President Joe Biden’s nominee to serve as the Navy’s top civilian had a congenial confirmation hearing on Tuesday before the Senate Armed Services Committee, with the nominee echoing calls for a larger fleet to balance out a rising China.
Carlos Del Toro, a former surface warfare officer and destroyer commander, emphasized to lawmakers today his commitment to the National Defense Strategy’s focus on the Pacific, the Navy’s push to build unmanned vessels and the U.S. defense of Taiwan.
“Senator, this is an incredibly important issue and I fully support the 2018 National Defense Authorization Act that has as a goal a 355-ship navy,” Del Toro told Sen.

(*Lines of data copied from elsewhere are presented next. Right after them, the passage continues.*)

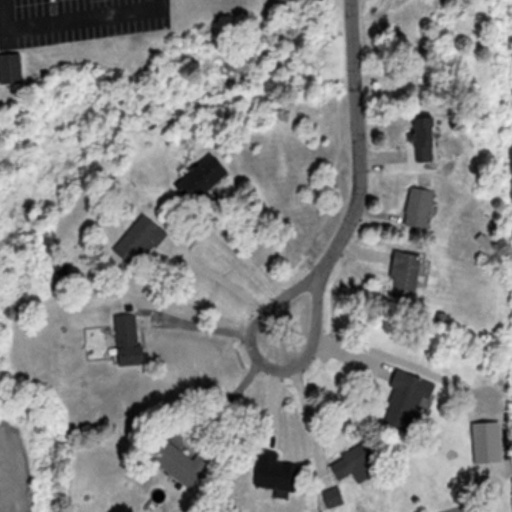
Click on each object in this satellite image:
building: (8, 65)
building: (14, 67)
building: (427, 140)
road: (351, 172)
building: (206, 177)
building: (423, 206)
building: (142, 239)
building: (408, 273)
building: (131, 340)
building: (409, 398)
road: (307, 407)
building: (358, 463)
building: (335, 496)
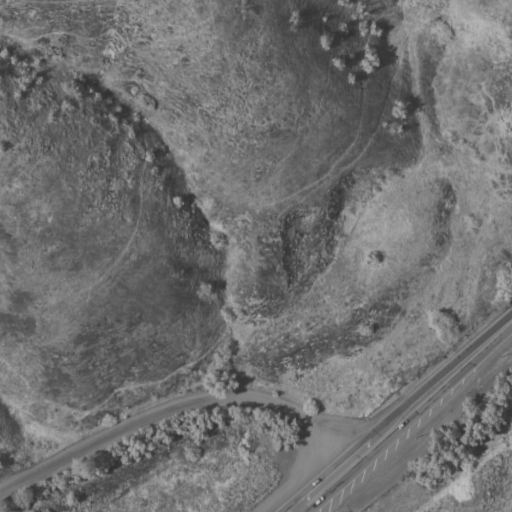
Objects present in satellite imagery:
road: (442, 382)
road: (176, 407)
road: (337, 474)
road: (295, 508)
road: (300, 508)
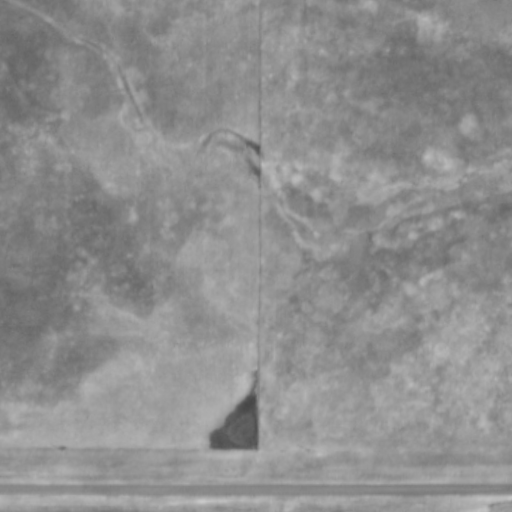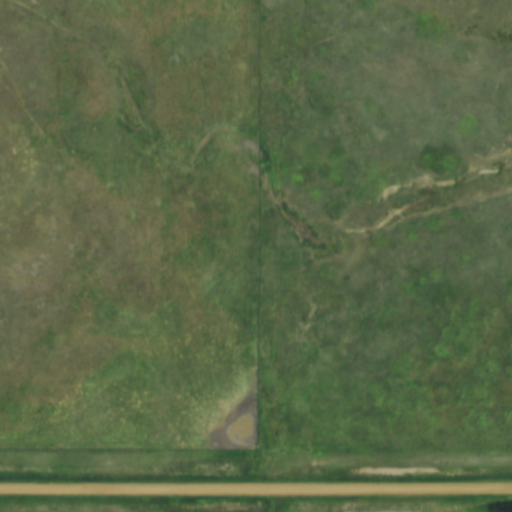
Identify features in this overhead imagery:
road: (255, 491)
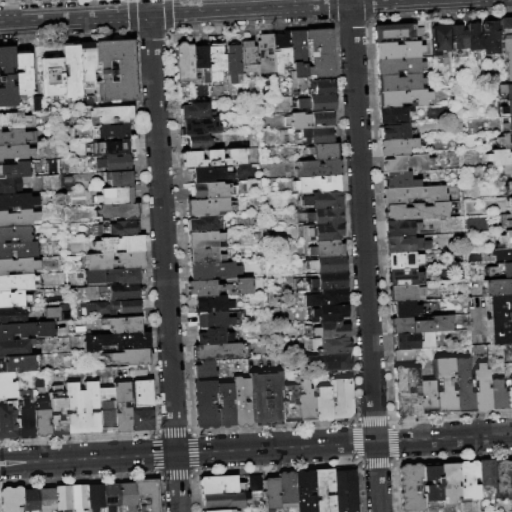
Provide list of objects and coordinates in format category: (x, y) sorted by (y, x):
road: (267, 6)
road: (75, 18)
building: (392, 33)
building: (464, 36)
building: (473, 37)
building: (488, 37)
building: (438, 39)
building: (458, 39)
building: (440, 40)
building: (489, 42)
building: (507, 43)
building: (400, 47)
building: (506, 47)
building: (280, 51)
building: (294, 52)
building: (318, 52)
building: (297, 53)
building: (246, 55)
building: (248, 55)
building: (265, 56)
building: (85, 60)
building: (181, 61)
building: (203, 61)
building: (226, 62)
building: (183, 63)
building: (200, 63)
building: (216, 64)
building: (233, 64)
building: (398, 66)
building: (70, 70)
building: (113, 70)
building: (397, 71)
building: (21, 74)
building: (12, 77)
building: (48, 77)
building: (51, 77)
building: (6, 78)
building: (399, 82)
building: (321, 87)
building: (505, 91)
building: (317, 96)
building: (402, 98)
building: (35, 103)
building: (317, 103)
building: (504, 107)
building: (504, 109)
building: (196, 111)
building: (393, 114)
building: (111, 115)
building: (16, 120)
building: (309, 120)
building: (196, 123)
building: (505, 124)
building: (309, 125)
building: (201, 126)
building: (110, 131)
building: (397, 132)
building: (110, 135)
building: (313, 135)
building: (16, 137)
building: (500, 141)
building: (199, 142)
building: (396, 146)
building: (110, 147)
building: (13, 148)
building: (320, 150)
building: (323, 151)
building: (15, 152)
building: (498, 157)
building: (212, 158)
building: (405, 162)
building: (114, 163)
building: (316, 168)
building: (15, 169)
building: (506, 170)
building: (213, 174)
building: (116, 178)
building: (118, 178)
building: (400, 179)
building: (317, 184)
building: (9, 185)
building: (208, 185)
building: (508, 186)
building: (210, 190)
building: (413, 195)
building: (114, 196)
building: (18, 201)
building: (319, 201)
building: (113, 203)
building: (508, 204)
building: (208, 206)
building: (502, 208)
building: (116, 211)
building: (415, 211)
building: (321, 216)
building: (18, 218)
building: (507, 220)
building: (206, 223)
building: (113, 228)
building: (401, 228)
building: (116, 229)
building: (319, 232)
building: (16, 233)
building: (205, 239)
building: (407, 240)
building: (504, 240)
building: (118, 244)
building: (404, 244)
building: (18, 249)
building: (325, 249)
building: (322, 252)
building: (15, 253)
road: (364, 255)
building: (500, 255)
building: (204, 256)
building: (114, 260)
building: (402, 260)
road: (164, 262)
building: (19, 265)
building: (326, 265)
building: (500, 270)
building: (212, 271)
building: (112, 277)
building: (403, 277)
building: (19, 282)
building: (321, 282)
building: (219, 287)
building: (495, 287)
building: (111, 293)
building: (406, 293)
building: (15, 298)
building: (211, 298)
building: (325, 298)
building: (218, 303)
building: (127, 305)
building: (110, 308)
building: (406, 309)
building: (498, 309)
building: (55, 312)
building: (57, 312)
building: (329, 314)
building: (12, 315)
building: (499, 319)
building: (212, 320)
building: (121, 324)
building: (420, 325)
building: (27, 330)
building: (331, 330)
building: (115, 333)
building: (22, 335)
building: (212, 336)
building: (115, 341)
building: (412, 341)
building: (17, 346)
building: (330, 346)
building: (218, 351)
building: (402, 354)
building: (126, 356)
building: (131, 357)
building: (18, 363)
building: (326, 363)
building: (203, 370)
building: (11, 372)
building: (137, 372)
building: (7, 385)
building: (443, 385)
building: (462, 386)
building: (439, 387)
building: (480, 388)
building: (405, 391)
building: (508, 391)
building: (139, 392)
building: (494, 392)
building: (139, 393)
building: (496, 394)
building: (426, 396)
building: (509, 396)
building: (341, 398)
building: (264, 399)
building: (267, 399)
building: (332, 399)
building: (240, 402)
building: (304, 402)
building: (210, 403)
building: (289, 403)
building: (204, 404)
building: (321, 404)
building: (225, 405)
building: (80, 407)
building: (121, 407)
building: (87, 409)
building: (105, 409)
building: (56, 411)
building: (23, 413)
building: (25, 416)
building: (141, 418)
building: (7, 420)
building: (40, 420)
building: (6, 421)
road: (256, 448)
building: (481, 475)
building: (511, 475)
building: (487, 476)
building: (501, 478)
building: (502, 480)
building: (469, 481)
building: (450, 482)
building: (256, 483)
building: (434, 484)
building: (221, 485)
building: (432, 487)
building: (411, 488)
building: (288, 489)
building: (323, 490)
building: (325, 490)
building: (305, 491)
building: (345, 491)
building: (219, 492)
building: (272, 493)
building: (147, 495)
building: (127, 496)
building: (89, 497)
building: (96, 497)
building: (111, 497)
building: (63, 498)
building: (79, 498)
building: (9, 499)
building: (11, 499)
building: (47, 499)
building: (31, 500)
building: (226, 501)
building: (219, 510)
building: (221, 511)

Roger Wicker (R-Miss.) when asked whether the size of the fleet needs to grow and how he would increase the number of ships under the current funding levels.

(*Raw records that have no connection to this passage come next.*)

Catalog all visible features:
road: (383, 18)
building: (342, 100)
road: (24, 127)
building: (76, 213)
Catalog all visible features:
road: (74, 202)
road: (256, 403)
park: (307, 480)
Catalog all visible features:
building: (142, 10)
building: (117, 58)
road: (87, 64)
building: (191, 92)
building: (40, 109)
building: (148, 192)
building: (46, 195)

“I believe that as our nation shifts from a land-based strategy over the past 20 years fighting the wars in the Middle East to a more dominant maritime strategy in the Pacific – particularly in our efforts to deter China – I do believe that our Navy-Marine Corps team will need additional resources to be able to fully field the combat effectiveness we will need as a nation to do so,” Del Toro added. “And I am committed – in fact that it’s my responsibility – to make that case to the Office of the Secretary of Defense and the administration moving forward in the Fiscal Year 23 budget, if confirmed.”
Senators asked Del Toro questions on topics – ranging from the pursuit of new technology to leadership among the service’s surface warfare community.

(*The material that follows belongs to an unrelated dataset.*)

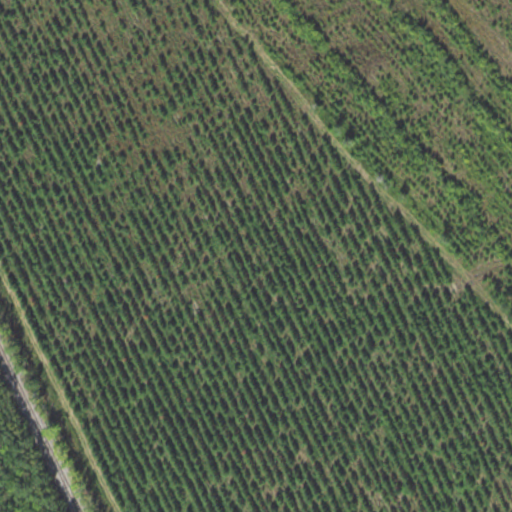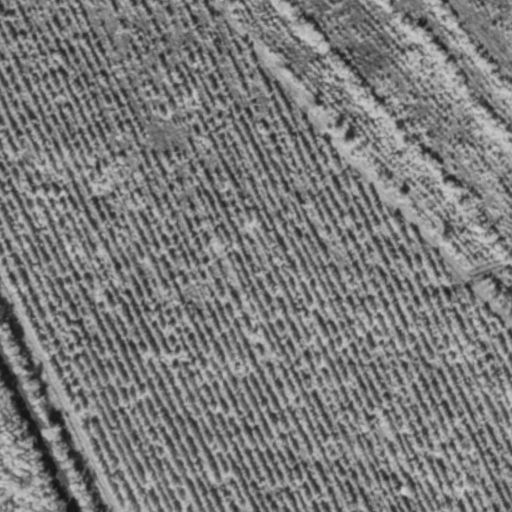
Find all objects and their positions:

Del Toro told SASC Chairman Sen. Jack Reed (D-R.I.) that he will make sure the service moves at an appropriate pace in developing unmanned systems, so it understands the technology and how the Navy will employ the unmanned platforms.
“Let me reinforce how critically important unmanned systems will be for the future combat effectiveness of our capabilities and particularly in the Indo-Pacific as well too. It’s important first to ensure that we have the right concept of operations to fully integrate them with our existing concepts of operations for the use of naval and military forces,” Del Toro said. “It’s equally important to ensure that they’re fully integrated with all of our existing platforms – air, surface and sub-surface as well too. And so it’s incredibly important, chairman, and I will ensure that we do not advance those technologies until they’re ready to do so.”
Sen. Tom Cotton (R-Ark.) asked the nominee about a recent report he and several other lawmakers commissioned that found 94 percent of sailors believe problems like the loss of the former USS Bonhomme Richard (LHD-6) and the 2017 fatal collisions stem from a Navy leadership crisis. Del Toro told Cotton that he would evaluate several problems raised in the report, including micromanagement and sailors encumbered with administrative work that takes preference over warfighting.
The potential for a scenario in which China could try to take over Taiwan has repeatedly come up during congressional hearings with Defense Department officials since former U.S. Indo-Pacific Commander chief Adm. Phil Davidson told lawmakers in March that he believed China could attempt to seize Taiwan within six years. Asked about this scenario by Sen. Josh Hawley (R-Mo.), Del Toro said it’s “absolutely so” that the Navy should make the scenario a focus in its operational planning and that the service should have the ability to either prevent or defeat a potential Chinese takeover of Taiwan.
Asked about China’s naval build-up and whether the Navy can adequately balance readiness with its modernization priorities under the current Pentagon budget, Del Toro emphasized the need for the service to pursue new capabilities and technologies.
“So first let me say, senator, that I do believe that China may have more numbers of platforms, but we are a more powerful and capable and experienced navy than any other navy on the globe. Having said that though, we have to remain conscious to the fact that that naval superiority may not always be there either,” Del Toro told Hawley.
“And we have to make the necessary investments in the Fiscal Year 23 budget to ensure that we abide by the 2018 National Defense Authorization Act, as I said before, that’s committed to a 355-ship navy. And make those investments, not just in numbers of platforms, but capability and lethality,” he added. “As you well know, senator, we have to invest in missile technology, hypersonics, computing power . . . cybersecurity, all those other technologies that we going to advance our ability to deter China in the Indo-Pacific.”
Del Toro testified to the committee along with four other Pentagon nominees – Kathleen Miller, the nominee to serve as Pentagon comptroller, Mara Karlin, the administration’s nominee to serve as the assistant secretary for strategy, plans, and capabilities, and former House Rep. Gil Cisneros (D-Calif.), the nominee to serve as the under secretary of defense for personnel and readiness. Michael Connor, the nominee for the Army’s assistant secretary for civil works, also testified as part of his nomination process.